In the design of a large software system such as Geant4, it is essential to partition it into smaller logical units. This makes the design well organized and easier to develop. Once the logical units are defined independent to each other as much as possible, they can be developed in parallel without serious interference.
In object-oriented analysis and design methodology by Grady Booch [ Booch1994 ] , class categories are used to create logical units. They are defined as "clusters of classes that are themselves cohesive, but are loosely coupled relative to other clusters." This means that a class category contains classes which have a close relationship (for example, the "has-a" relation). However, relationships between classes which belong to different class categories are weak, i.e., only limitted classes of these have "uses" relations. The class categories and their relations are presented by a class category diagram. The class category diagram designed for Geant4 is shown in the figure below. Each box in the figure represents a class category, and a "uses" relation by a straight line. The circle at an end of a straight line means the class category which has this circle uses the other category.
The file organization of the Geant4 codes follows basically the structure of this class cateogory. This User's Manual is also organized according to class categories.
In the development and maintenance of Geant4, one software team will be assigned to a class category. This team will have a responsibility to develop and maintain all classes belonging to the class category.
The following is a brief summary of the role of each class category in Geant4.
Run and Event
These are categories related to the generation of events, interfaces to event generators, and any secondary particles produced. Their roles are principally to provide particles to be tracked to the Tracking Management.
Tracking and Track
These are categories related to propagating a particle by analyzing the factors limiting the step and applying the relevant physics processes. The important aspect of the design was that a generalized Geant4 physics process (or interaction) could perform actions, along a tracking step, either localized in space, or in time, or distributed in space and time (and all the possible combinations that could be built from these cases).

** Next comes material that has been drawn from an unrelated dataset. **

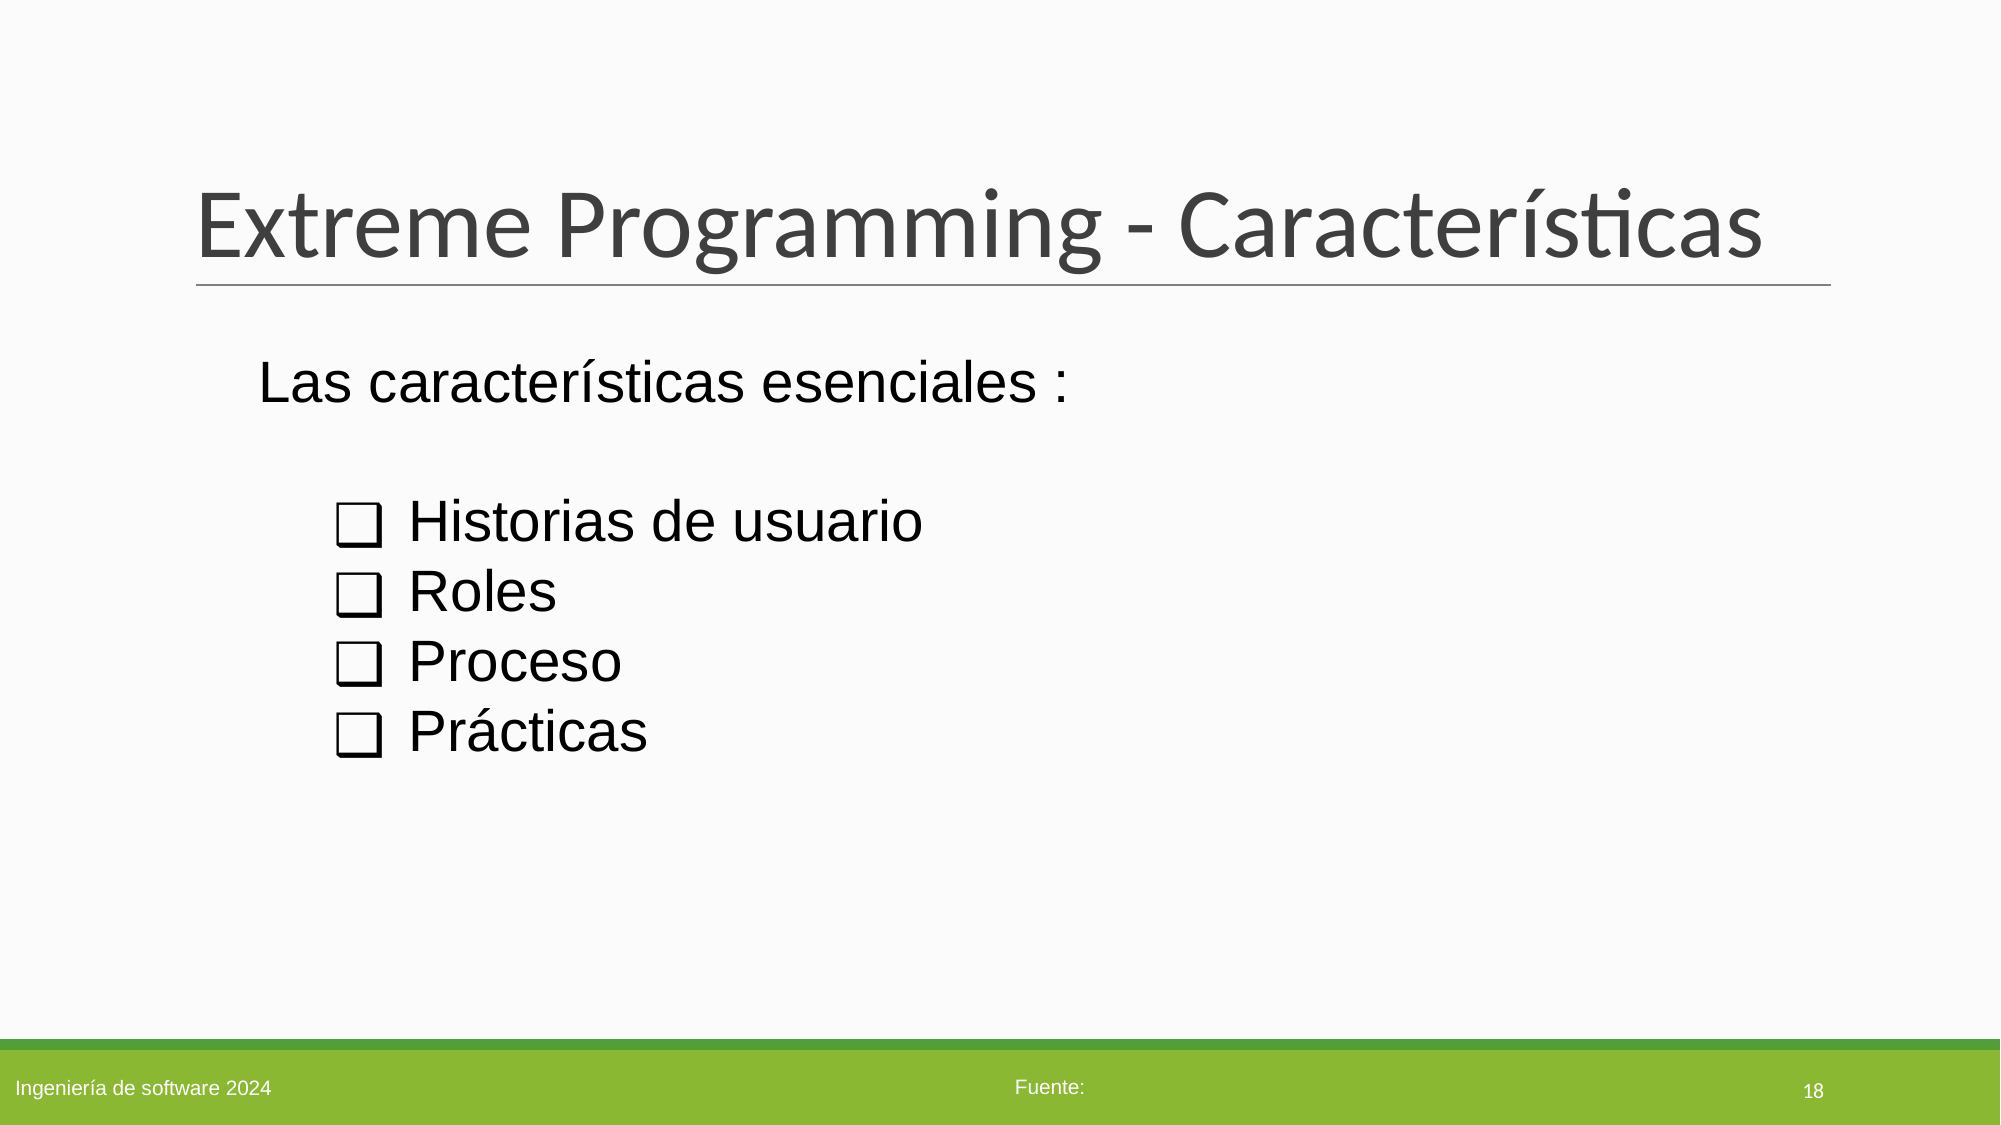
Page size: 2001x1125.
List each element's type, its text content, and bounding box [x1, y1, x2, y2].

title Extreme Programming - Características [180, 47, 1830, 285]
slide_number ‹#› [1624, 1059, 1840, 1120]
text_box Las características esenciales : Historias de usuario Roles Proceso Prácticas [243, 336, 1425, 831]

Geometry and Magnetic Field
These categories manage the geometrical definition of a detector (solid modeling) and the computation of distances to solids (also in a magnetic field). The Geant4 geometry solid modeler is based on the ISO STEP standard and it is fully compliant with it, in order to allow in future the exchange of geometrical information with CAD systems. A key feature of the Geant4 geometry is that the volume definitions are independent of the solid representation. By this abstract interface for the G4 solids, the tracking component works identically for various representations. The treatment of the propagation in the presence of fields has been provided within specified accuracy. An OO design allows us to exchange different numerical algorithms and/or different fields (not only B-field), without affecting any other component of the toolkit.
Particle Definition and Matter
These two categories manage the the definition of materials and particles.
This category manages all physics processes participating in the interactions of particles in matter. The abstract interface of physics processes allows multiple implementations of physics models per interaction or per channel. Models can be selected by energy range, particle type, material, etc. Data encapsulation and polymorphism make it possible to give transparent access to the cross sections (independently of the choice of reading from an ascii file, or of interpolating from a tabulated set, or of computing analytically from a formula). Electromagnetic and hadronic physics were handled in a uniform way in such a design, opening up the physics to the users.
Hits and Digitization
These two categories manage the creation of hits and their use for the digitization phase. The basic design and implementation of the Hits and Digi had been realized, and also several prototypes, test cases and scenarios had been developed before the alpha-release. Volumes (not necessarily the ones used by the tracking) are aggregated in sensitive detectors, while hits collections represent the logical read out of the detector. Different ways of creating and managing hits collections had been delivered and tested, notably for both single hits and calorimetry hits types. In all cases, hits collections had been successfully stored into and retrieved from an Object Data Base Management System.
This manages the visualization of solids, trajectories and hits, and interacts with underlying graphical libraries (the Visualization class category). The basic and most frequently used graphics functionality had been implemented already by the alpha-release. The OO design of the visualization component allowed us to develop several drivers independently, such as for OpenGL, Qt and OpenInventor (for X11 and Windows), DAWN, Postscript (via DAWN) and VRML.
This category handles the production of the graphical user interface (GUI) and the interactions with external software (OODBMS, reconstruction etc.).